Shannah glanced at the clock. It was only eleven-thirty. Ronan never made an appearance this early in the day.
She stood in the middle of the floor, wondering if she was making a mistake by staying. Was she being foolish, like those silly girls in horror movies who went into the basement when there was a monster in the house?
Was there a monster in this house? Wise or foolish, she couldn’t leave until she knew the truth, heard it from Ronan’s own lips.
Too nervous to sit still, too agitated to go back to bed, Shannah found a cloth and a bottle of furniture polish and began to dust. Moving from room to room, she told herself she was just trying to pass the hours until dusk, but she checked each room carefully, rapping on the walls, checking inside closets and cupboards, looking for hidden doors or passages, running her hands over books and door frames and wall sconces in hopes of finding a lever that would lead to some hidden hideaway, but to no avail.
Moving upstairs, she made a similar search of all the empty rooms, again with no success.
Going into the bedroom where she slept, she checked the walls and the closet, looked behind the furniture and the doors, exploring every nook and cranny, but she didn’t find anything. No hidden doors or passageways, nothing the least bit suspicious.
Discouraged but relieved, she went downstairs and fixed herself a glass of iced tea, grabbed her sunglasses and a magazine, and went outside to sit in the sun.
Leaning back in the chaise lounge, her eyes closed, she murmured, “Ronan, where are you?”
and almost spilled tea in her lap when his image leaped into her mind.
He was lying in a sleek black coffin in a dark room. She wondered briefly how she could see anything at all when there was no light in the room, but she could see him clearly. His eyes were closed, his arms folded across his chest. He wore a black T-shirt and a pair of black sweatpants. His feet were bare. A distant part of her mind found that incredibly endearing.
Gasping, she opened her eyes and the image vanished.
It was true, she thought, he really was a vampire.

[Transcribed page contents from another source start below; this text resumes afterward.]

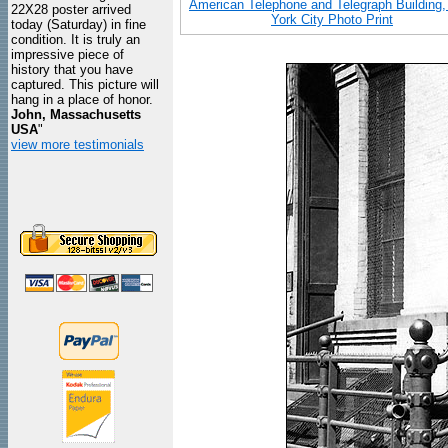
American Telephone and Telegraph Building
22X28 poster arrived
York City Photo Print
today (Saturday) in fine
condition. It is truly an
impressive piece of
history that you have
captured. This picture will
hang in a place of honor.
John, Massachusetts
USA
"
view more testimonials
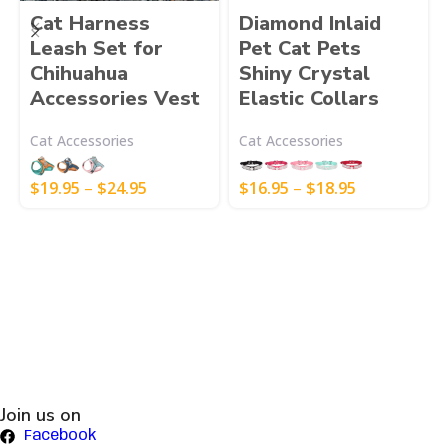
Cat Harness
Diamond Inlaid
Leash Set for
Pet Cat Pets
Chihuahua
Shiny Crystal
Accessories Vest
Elastic Collars
Cat Accessories
Cat Accessories
$
19.95
–
$
24.95
$
16.95
–
$
18.95
Join us on
Facebook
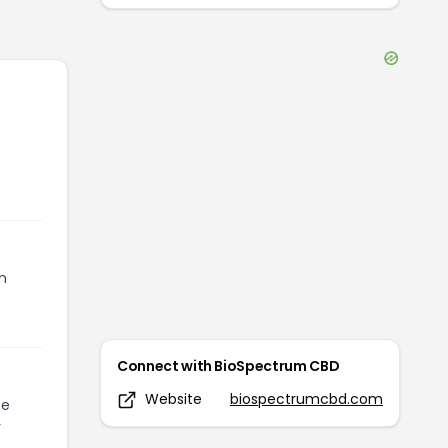
n
Connect with
BioSpectrum CBD
Website
biospectrumcbd.com
he
r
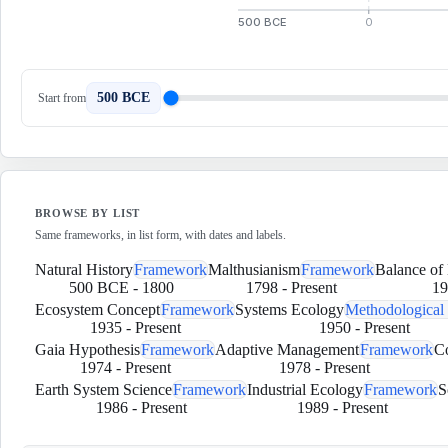
500 BCE
0
500 BCE
Start from
BROWSE BY LIST
Same frameworks, in list form, with dates and labels.
Natural History
Framework
Malthusianism
Framework
Balance of
500 BCE
-
1800
1798
-
Present
19
Ecosystem Concept
Framework
Systems Ecology
Methodological
1935
-
Present
1950
-
Present
Gaia Hypothesis
Framework
Adaptive Management
Framework
C
1974
-
Present
1978
-
Present
Earth System Science
Framework
Industrial Ecology
Framework
S
1986
-
Present
1989
-
Present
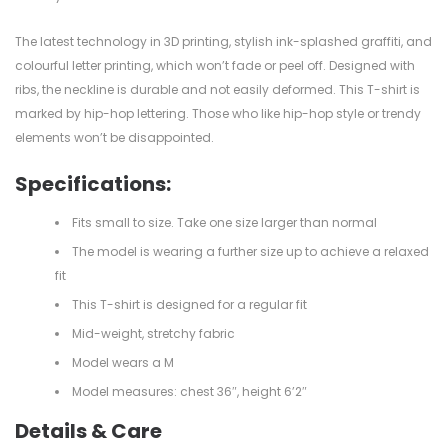
The latest technology in 3D printing, stylish ink-splashed graffiti, and
colourful letter printing, which won’t fade or peel off. Designed with
ribs, the neckline is durable and not easily deformed. This T-shirt is
marked by hip-hop lettering. Those who like hip-hop style or trendy
elements won’t be disappointed.
Specifications:
Fits small to size. Take one size larger than normal
The model is wearing a further size up to achieve a relaxed
fit
This T-shirt is designed for a regular fit
Mid-weight, stretchy fabric
Model wears a M
Model measures: chest 36″, height 6’2″
Details & Care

She spent the rest of the afternoon trying to decide what to do. One minute she was certain that she should not only leave his house but leave the state as fast as possible, the next she was remembering the soul-stirring passion of his kisses, the fervor in his voice when he said he needed her. He made her feel whole, complete. Loved.

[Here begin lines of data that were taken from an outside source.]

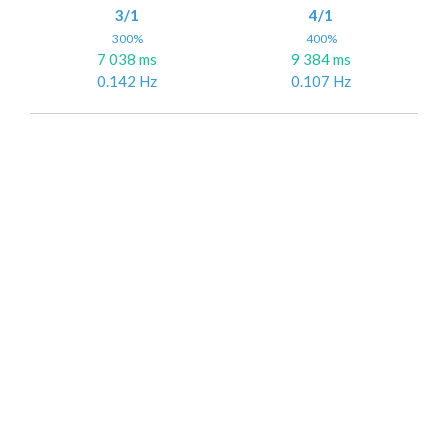
3/1
4/1
300%
400%
7 038 ms
9 384 ms
0.142 Hz
0.107 Hz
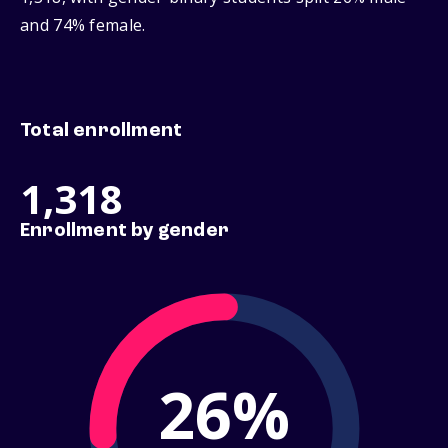
and 74% female.
Total enrollment
1,318
Enrollment by gender
26%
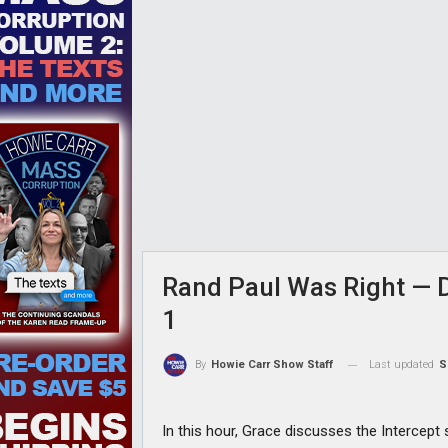
Rand Paul Was Right — Dr
1
Last updated
S
By
Howie Carr Show Staff
In this hour, Grace discusses the Intercept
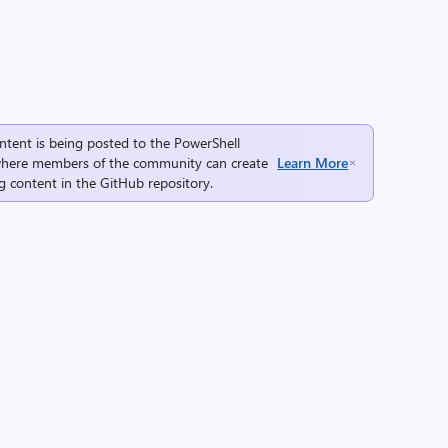
ntent is being posted to the
PowerShell
here members of the community can create
Learn More
g content in the
GitHub repository
.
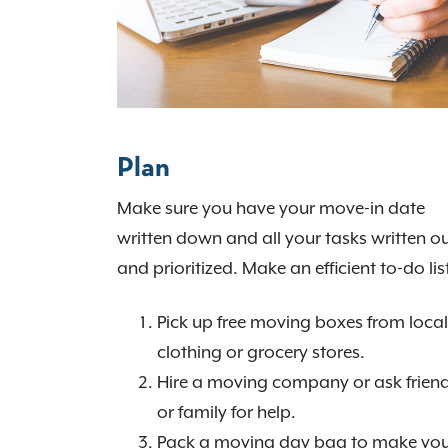
Plan
Make sure you have your move-in date
written down and all your tasks written o
and prioritized. Make an efficient to-do lis
Pick up free moving boxes from local
clothing or grocery stores.
Hire a moving company or ask frien
or family for help.
Pack a moving day bag to make yo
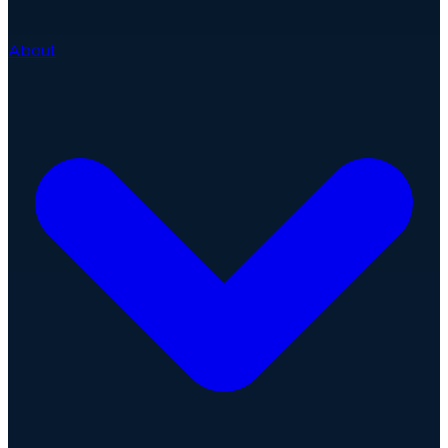
About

When the sun began to set, she went into the house intending to fix something to eat, only to find she had no appetite.
She was sitting on the sofa, still trying to decide what she should do, when he entered the room.
She looked at him through narrowed eyes, as if seeing him for the first time. He didn’t look like a vampire. He looked like a perfectly normal, healthy male in his late twenties or early thirties.
He smiled as he walked toward her. There was no hint of fang in his smile, though his teeth were remarkably straight and white.
“I was hoping to find you in bed and kiss you awake.” His voice was deep, filled with the promise of dark delights.
She forced a smile, suddenly unable to speak for the cold knot of fear that sat in her belly like a block of ice.
“Is something wrong?” he asked.
She shook her head, her heart pounding as he sat down on the sofa beside her, making her acutely aware of how big he was. His shoulders were broad, his arms long and well-muscled, his hands large and strong.
“Something’s troubling you,” he said. “You might as well tell me what it is.”
“Jim Hewitt and Carl Overstreet came to see me today.”
His eyes narrowed; one hand clenched into a tight fist. “Indeed?”
“All this time, I thought Hewitt was following me, but I was wrong. It’s you he’s after, isn’t it?”